Although we are all very familiar with the summer-bearing supermarket strawberry, few people realise that there are hundreds of weird and wonderful varieties that you can grow yourself. As is often the case, what we see on the shelves has been selected for commercial characteristics such as size, yield and disease resistance, often at the expensive to taste. There are red, white, blue, black, green and even purple strawberries. Consider the pineberry, a white strawberry with red seeds and a pineapple like taste. Hands up if you’d like to grow this? Thought so.

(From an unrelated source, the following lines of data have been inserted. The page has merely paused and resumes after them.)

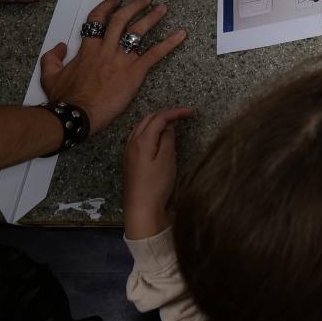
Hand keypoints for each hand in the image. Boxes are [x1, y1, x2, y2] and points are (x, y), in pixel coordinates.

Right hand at [40, 0, 186, 133]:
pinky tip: (181, 34)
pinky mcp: (135, 72)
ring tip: (163, 8)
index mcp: (88, 48)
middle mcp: (106, 49)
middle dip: (135, 6)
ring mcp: (121, 59)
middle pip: (121, 19)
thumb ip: (53, 57)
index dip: (107, 7)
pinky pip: (155, 54)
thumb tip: (60, 46)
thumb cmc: (65, 98)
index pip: (97, 19)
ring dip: (152, 17)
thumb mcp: (51, 75)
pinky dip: (170, 43)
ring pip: (138, 31)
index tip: (116, 1)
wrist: (77, 114)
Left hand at [124, 107, 193, 239]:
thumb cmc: (156, 185)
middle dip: (166, 114)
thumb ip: (167, 139)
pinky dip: (150, 131)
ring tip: (173, 123)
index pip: (159, 118)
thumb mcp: (167, 160)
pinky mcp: (130, 160)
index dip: (176, 112)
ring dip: (157, 121)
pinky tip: (158, 137)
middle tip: (184, 116)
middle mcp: (132, 142)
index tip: (192, 112)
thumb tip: (168, 127)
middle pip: (148, 119)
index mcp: (142, 140)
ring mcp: (129, 151)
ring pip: (142, 127)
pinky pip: (139, 136)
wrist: (141, 208)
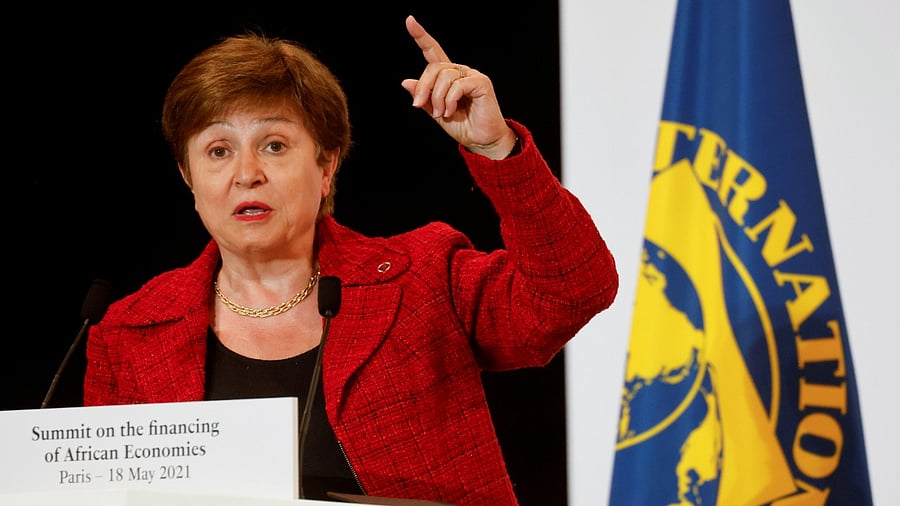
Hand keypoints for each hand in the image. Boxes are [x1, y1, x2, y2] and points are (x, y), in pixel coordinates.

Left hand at [401, 15, 517, 159]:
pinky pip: (458, 85)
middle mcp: (460, 71)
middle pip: (434, 66)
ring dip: (437, 98)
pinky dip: (450, 100)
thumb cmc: (462, 126)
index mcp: (448, 76)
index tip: (410, 21)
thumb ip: (422, 98)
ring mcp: (472, 75)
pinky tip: (450, 111)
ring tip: (442, 113)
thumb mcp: (434, 112)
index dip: (421, 36)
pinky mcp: (481, 83)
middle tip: (421, 106)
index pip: (433, 51)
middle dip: (423, 87)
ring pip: (444, 76)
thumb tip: (406, 82)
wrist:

Once you have settled on a preferred variety, the best option is to start with a seedling (or a runner if you have access to existing plants). Find a site with well draining soil and feel free to add plenty of organic matter such as compost. Strawberries do best in full sun, so share your favourite sun baking spot.
They are also a great small-space variety and prime candidate for growing in a pot or wall garden unit. The key is to choose the best quality potting mix. Get the good stuff, the kind of premium soil that exudes fecundity like a Persian den of sin with Leonard Cohen softly strumming in the corner.
Strawberries like water, but don’t want to be in a sloppy bog. Adding surface mulch will help to regulate moisture levels and if you have good soil, than you have already won half of this battle. Hand watering each morning is a good option, while using a drip irrigation system is an even better approach. We typically plant strawberries during the hottest parts of the year, which means they require daily watering for at least the first month or two, or until the plants become established and the weather cools off. A great way to get around this watering malarkey is to plant into a wicking bed system. This allows plants to draw exactly the water that they require and cuts out the need for daily human intervention.
While the most common varieties will flower and fruit once per year, there are also everbearing varieties that will produce two or even three times. Once the first flowers appear, it typically takes about four or five weeks for fruit to form and, once formed, berries will ripen within about 10 days.
Harvesting is a balancing act, holding off long enough to allow the fruit to ripen and sweeten up. To ensure maximum freshness, be sure to pick strawberries during the cooler part of the morning or on cloudy days. Picking on hot and sunny days will dramatically decrease their shelf life and result in them softening and spoiling more rapidly.
Unfortunately, you may not have the time to carefully consider your perfect harvest, given that the rats, slugs, next door neighbours kids, etc are all biding their time too. The key is not to be too greedy, but also to deploy defensive gardening techniques. Crop cages and slug traps will keep some of the less cunning wildlife out of the patch. However, humans will pose the biggest challenge and it is best to not reveal your crop to any children under the age of 10 while fruiting is in progress.
As your strawberry plant grows, it will begin to send out wiry “runners” - long stems with small clumps of foliage. These are essentially ready-to-plant seedlings that sprawl outwards from an established plant. When left to their own devices, runners will eventual settle on the ground to colonise and develop into new strawberry plants. Such is nature’s way.
You can, however, take control of this process by simply clipping the seedling free of its vine (see transplanting strawberry runners video here). Once cut, these small strawberry seedlings can be planted directly into the patch and with the right level of care will soon take as new plants. Regardless of whether you want to expand your strawberry fields, runners should be cut free from the plant to refocus energy on fruit production.
Plants peak after two to three years. Under ideal conditions, a strawberry plant can live up to 5-6 years. After 3 productive years, however, they usually begin to lose their vigour, and the yield of strawberries begins to decline rapidly. Eventually, as age progresses and the strawberry plant weakens, strawberries usually succumb opportunistic fungi or other and ends with a brown, withered, decomposing mass. Such an unceremonious end to a lifetime of admiration.